__Records from a dataset__
=== Section Start ===

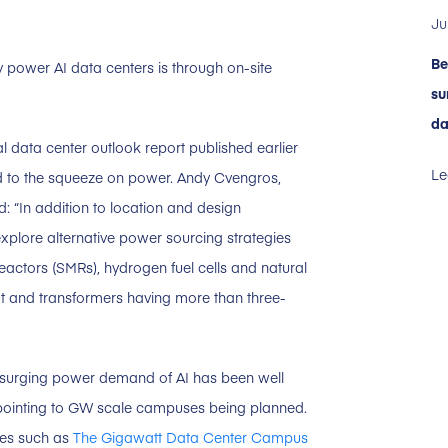
Ju
Be
y power AI data centers is through on-site
su
da
bal data center outlook report published earlier
Le
 to the squeeze on power. Andy Cvengros,
: “In addition to location and design
explore alternative power sourcing strategies
eactors (SMRs), hydrogen fuel cells and natural
t and transformers having more than three-
The surging power demand of AI has been well
pointing to GW scale campuses being planned.
nes such as
The Gigawatt Data Center Campus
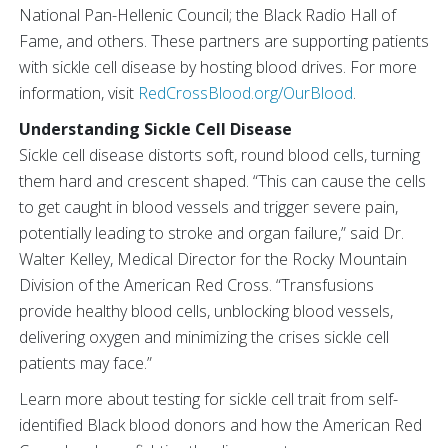
National Pan-Hellenic Council; the Black Radio Hall of
Fame, and others. These partners are supporting patients
with sickle cell disease by hosting blood drives. For more
information, visit
RedCrossBlood.org/OurBlood
.
Understanding Sickle Cell Disease
Sickle cell disease distorts soft, round blood cells, turning
them hard and crescent shaped. “This can cause the cells
to get caught in blood vessels and trigger severe pain,
potentially leading to stroke and organ failure,” said Dr.
Walter Kelley, Medical Director for the Rocky Mountain
Division of the American Red Cross. “Transfusions
provide healthy blood cells, unblocking blood vessels,
delivering oxygen and minimizing the crises sickle cell
patients may face.”
Learn more about testing for sickle cell trait from self-
identified Black blood donors and how the American Red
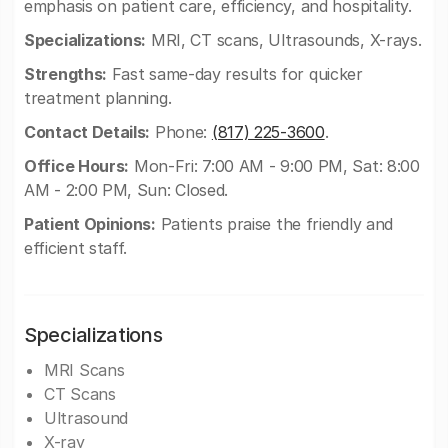
emphasis on patient care, efficiency, and hospitality.
Specializations:
MRI, CT scans, Ultrasounds, X-rays.
Strengths:
Fast same-day results for quicker
treatment planning.
Contact Details:
Phone:
(817) 225-3600
.
Office Hours:
Mon-Fri: 7:00 AM - 9:00 PM, Sat: 8:00
AM - 2:00 PM, Sun: Closed.
Patient Opinions:
Patients praise the friendly and
efficient staff.
Specializations
MRI Scans
CT Scans
Ultrasound
X-ray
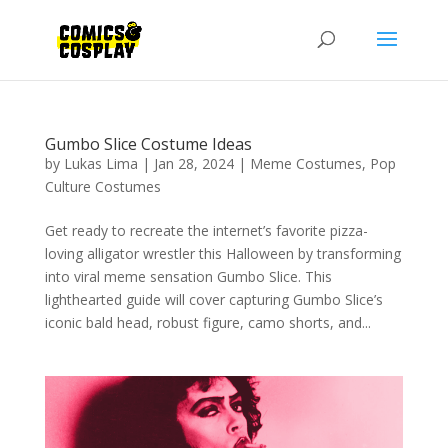
Gumbo Slice Costume Ideas
by
Lukas Lima
|
Jan 28, 2024
|
Meme Costumes
,
Pop
Culture Costumes
Get ready to recreate the internet’s favorite pizza-
loving alligator wrestler this Halloween by transforming
into viral meme sensation Gumbo Slice. This
lighthearted guide will cover capturing Gumbo Slice’s
iconic bald head, robust figure, camo shorts, and...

=== Section End ===

__EXERCISE BRIEF__
Bring together every line in the entries that holds the string "Specializations".

__TASK SOLUTION__
Specializations:
Specializations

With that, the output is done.